*** Dataset excerpts

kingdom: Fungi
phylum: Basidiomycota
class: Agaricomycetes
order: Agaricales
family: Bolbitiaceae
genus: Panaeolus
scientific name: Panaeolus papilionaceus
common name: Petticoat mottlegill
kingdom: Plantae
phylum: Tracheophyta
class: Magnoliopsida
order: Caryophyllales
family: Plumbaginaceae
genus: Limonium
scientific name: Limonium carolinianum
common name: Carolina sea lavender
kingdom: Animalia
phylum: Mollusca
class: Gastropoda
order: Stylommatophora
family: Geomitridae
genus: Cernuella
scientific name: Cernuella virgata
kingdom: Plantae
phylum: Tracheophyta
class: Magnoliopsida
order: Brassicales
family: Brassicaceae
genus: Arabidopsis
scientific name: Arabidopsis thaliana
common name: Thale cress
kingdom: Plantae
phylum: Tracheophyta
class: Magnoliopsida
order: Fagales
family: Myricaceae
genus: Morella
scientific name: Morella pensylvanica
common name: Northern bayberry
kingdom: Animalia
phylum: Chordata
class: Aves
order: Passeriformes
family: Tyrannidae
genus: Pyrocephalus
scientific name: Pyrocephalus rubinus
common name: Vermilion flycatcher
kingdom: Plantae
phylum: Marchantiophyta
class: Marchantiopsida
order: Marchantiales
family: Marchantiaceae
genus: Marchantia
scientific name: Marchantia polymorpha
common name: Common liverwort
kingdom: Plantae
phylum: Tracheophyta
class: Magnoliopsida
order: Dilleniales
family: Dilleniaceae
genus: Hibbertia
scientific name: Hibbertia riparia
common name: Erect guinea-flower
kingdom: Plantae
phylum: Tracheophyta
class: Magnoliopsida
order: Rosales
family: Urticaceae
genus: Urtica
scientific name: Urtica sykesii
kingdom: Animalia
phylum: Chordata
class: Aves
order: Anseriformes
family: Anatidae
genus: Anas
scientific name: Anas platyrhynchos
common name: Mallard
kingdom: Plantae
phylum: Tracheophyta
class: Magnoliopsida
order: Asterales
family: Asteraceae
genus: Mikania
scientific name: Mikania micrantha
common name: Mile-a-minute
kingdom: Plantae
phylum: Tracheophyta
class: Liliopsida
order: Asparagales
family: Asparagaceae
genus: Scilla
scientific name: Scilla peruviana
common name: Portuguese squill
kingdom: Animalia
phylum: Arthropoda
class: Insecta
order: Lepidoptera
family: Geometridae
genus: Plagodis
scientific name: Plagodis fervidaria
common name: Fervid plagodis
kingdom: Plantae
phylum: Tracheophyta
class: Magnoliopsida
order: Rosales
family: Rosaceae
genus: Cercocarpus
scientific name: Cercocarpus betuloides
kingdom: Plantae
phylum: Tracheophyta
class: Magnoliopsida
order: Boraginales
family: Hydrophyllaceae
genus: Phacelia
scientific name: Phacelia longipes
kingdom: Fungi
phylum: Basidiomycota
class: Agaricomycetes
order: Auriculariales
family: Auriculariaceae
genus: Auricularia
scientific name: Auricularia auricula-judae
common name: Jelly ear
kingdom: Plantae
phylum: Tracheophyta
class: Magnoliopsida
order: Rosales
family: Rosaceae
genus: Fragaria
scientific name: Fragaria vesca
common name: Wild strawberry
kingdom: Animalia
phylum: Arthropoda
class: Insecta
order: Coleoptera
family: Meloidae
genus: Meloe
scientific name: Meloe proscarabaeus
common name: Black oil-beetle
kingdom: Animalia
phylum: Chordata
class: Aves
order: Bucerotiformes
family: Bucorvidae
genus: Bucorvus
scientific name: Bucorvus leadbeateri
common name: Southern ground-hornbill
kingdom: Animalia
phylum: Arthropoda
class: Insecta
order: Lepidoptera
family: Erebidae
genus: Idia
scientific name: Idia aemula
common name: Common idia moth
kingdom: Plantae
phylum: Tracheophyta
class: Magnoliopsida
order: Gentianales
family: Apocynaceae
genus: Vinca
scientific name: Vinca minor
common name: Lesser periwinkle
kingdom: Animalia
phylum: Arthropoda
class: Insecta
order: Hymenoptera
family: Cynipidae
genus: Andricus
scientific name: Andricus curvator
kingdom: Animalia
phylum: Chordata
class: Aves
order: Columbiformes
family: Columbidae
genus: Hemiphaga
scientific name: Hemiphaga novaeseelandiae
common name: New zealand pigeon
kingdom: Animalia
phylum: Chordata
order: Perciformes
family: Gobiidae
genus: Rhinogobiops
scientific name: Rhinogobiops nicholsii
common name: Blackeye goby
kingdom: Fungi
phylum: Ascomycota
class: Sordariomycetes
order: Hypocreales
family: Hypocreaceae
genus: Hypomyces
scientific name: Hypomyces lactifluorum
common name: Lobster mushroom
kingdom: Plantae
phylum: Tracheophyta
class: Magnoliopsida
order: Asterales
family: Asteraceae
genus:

******

Set problem
Recast all of the rows above as a single numbered list, leaving out any blank lines.

Result below
1. kingdom: Fungi
2. phylum: Basidiomycota
3. class: Agaricomycetes
4. order: Agaricales
5. family: Bolbitiaceae
6. genus: Panaeolus
7. scientific name: Panaeolus papilionaceus
8. common name: Petticoat mottlegill
9. kingdom: Plantae
10. phylum: Tracheophyta
11. class: Magnoliopsida
12. order: Caryophyllales
13. family: Plumbaginaceae
14. genus: Limonium
15. scientific name: Limonium carolinianum
16. common name: Carolina sea lavender
17. kingdom: Animalia
18. phylum: Mollusca
19. class: Gastropoda
20. order: Stylommatophora
21. family: Geomitridae
22. genus: Cernuella
23. scientific name: Cernuella virgata
24. kingdom: Plantae
25. phylum: Tracheophyta
26. class: Magnoliopsida
27. order: Brassicales
28. family: Brassicaceae
29. genus: Arabidopsis
30. scientific name: Arabidopsis thaliana
31. common name: Thale cress
32. kingdom: Plantae
33. phylum: Tracheophyta
34. class: Magnoliopsida
35. order: Fagales
36. family: Myricaceae
37. genus: Morella
38. scientific name: Morella pensylvanica
39. common name: Northern bayberry
40. kingdom: Animalia
41. phylum: Chordata
42. class: Aves
43. order: Passeriformes
44. family: Tyrannidae
45. genus: Pyrocephalus
46. scientific name: Pyrocephalus rubinus
47. common name: Vermilion flycatcher
48. kingdom: Plantae
49. phylum: Marchantiophyta
50. class: Marchantiopsida
51. order: Marchantiales
52. family: Marchantiaceae
53. genus: Marchantia
54. scientific name: Marchantia polymorpha
55. common name: Common liverwort
56. kingdom: Plantae
57. phylum: Tracheophyta
58. class: Magnoliopsida
59. order: Dilleniales
60. family: Dilleniaceae
61. genus: Hibbertia
62. scientific name: Hibbertia riparia
63. common name: Erect guinea-flower
64. kingdom: Plantae
65. phylum: Tracheophyta
66. class: Magnoliopsida
67. order: Rosales
68. family: Urticaceae
69. genus: Urtica
70. scientific name: Urtica sykesii
71. kingdom: Animalia
72. phylum: Chordata
73. class: Aves
74. order: Anseriformes
75. family: Anatidae
76. genus: Anas
77. scientific name: Anas platyrhynchos
78. common name: Mallard
79. kingdom: Plantae
80. phylum: Tracheophyta
81. class: Magnoliopsida
82. order: Asterales
83. family: Asteraceae
84. genus: Mikania
85. scientific name: Mikania micrantha
86. common name: Mile-a-minute
87. kingdom: Plantae
88. phylum: Tracheophyta
89. class: Liliopsida
90. order: Asparagales
91. family: Asparagaceae
92. genus: Scilla
93. scientific name: Scilla peruviana
94. common name: Portuguese squill
95. kingdom: Animalia
96. phylum: Arthropoda
97. class: Insecta
98. order: Lepidoptera
99. family: Geometridae
100. genus: Plagodis
101. scientific name: Plagodis fervidaria
102. common name: Fervid plagodis
103. kingdom: Plantae
104. phylum: Tracheophyta
105. class: Magnoliopsida
106. order: Rosales
107. family: Rosaceae
108. genus: Cercocarpus
109. scientific name: Cercocarpus betuloides
110. kingdom: Plantae
111. phylum: Tracheophyta
112. class: Magnoliopsida
113. order: Boraginales
114. family: Hydrophyllaceae
115. genus: Phacelia
116. scientific name: Phacelia longipes
117. kingdom: Fungi
118. phylum: Basidiomycota
119. class: Agaricomycetes
120. order: Auriculariales
121. family: Auriculariaceae
122. genus: Auricularia
123. scientific name: Auricularia auricula-judae
124. common name: Jelly ear
125. kingdom: Plantae
126. phylum: Tracheophyta
127. class: Magnoliopsida
128. order: Rosales
129. family: Rosaceae
130. genus: Fragaria
131. scientific name: Fragaria vesca
132. common name: Wild strawberry
133. kingdom: Animalia
134. phylum: Arthropoda
135. class: Insecta
136. order: Coleoptera
137. family: Meloidae
138. genus: Meloe
139. scientific name: Meloe proscarabaeus
140. common name: Black oil-beetle
141. kingdom: Animalia
142. phylum: Chordata
143. class: Aves
144. order: Bucerotiformes
145. family: Bucorvidae
146. genus: Bucorvus
147. scientific name: Bucorvus leadbeateri
148. common name: Southern ground-hornbill
149. kingdom: Animalia
150. phylum: Arthropoda
151. class: Insecta
152. order: Lepidoptera
153. family: Erebidae
154. genus: Idia
155. scientific name: Idia aemula
156. common name: Common idia moth
157. kingdom: Plantae
158. phylum: Tracheophyta
159. class: Magnoliopsida
160. order: Gentianales
161. family: Apocynaceae
162. genus: Vinca
163. scientific name: Vinca minor
164. common name: Lesser periwinkle
165. kingdom: Animalia
166. phylum: Arthropoda
167. class: Insecta
168. order: Hymenoptera
169. family: Cynipidae
170. genus: Andricus
171. scientific name: Andricus curvator
172. kingdom: Animalia
173. phylum: Chordata
174. class: Aves
175. order: Columbiformes
176. family: Columbidae
177. genus: Hemiphaga
178. scientific name: Hemiphaga novaeseelandiae
179. common name: New zealand pigeon
180. kingdom: Animalia
181. phylum: Chordata
182. order: Perciformes
183. family: Gobiidae
184. genus: Rhinogobiops
185. scientific name: Rhinogobiops nicholsii
186. common name: Blackeye goby
187. kingdom: Fungi
188. phylum: Ascomycota
189. class: Sordariomycetes
190. order: Hypocreales
191. family: Hypocreaceae
192. genus: Hypomyces
193. scientific name: Hypomyces lactifluorum
194. common name: Lobster mushroom
195. kingdom: Plantae
196. phylum: Tracheophyta
197. class: Magnoliopsida
198. order: Asterales
199. family: Asteraceae
200. genus:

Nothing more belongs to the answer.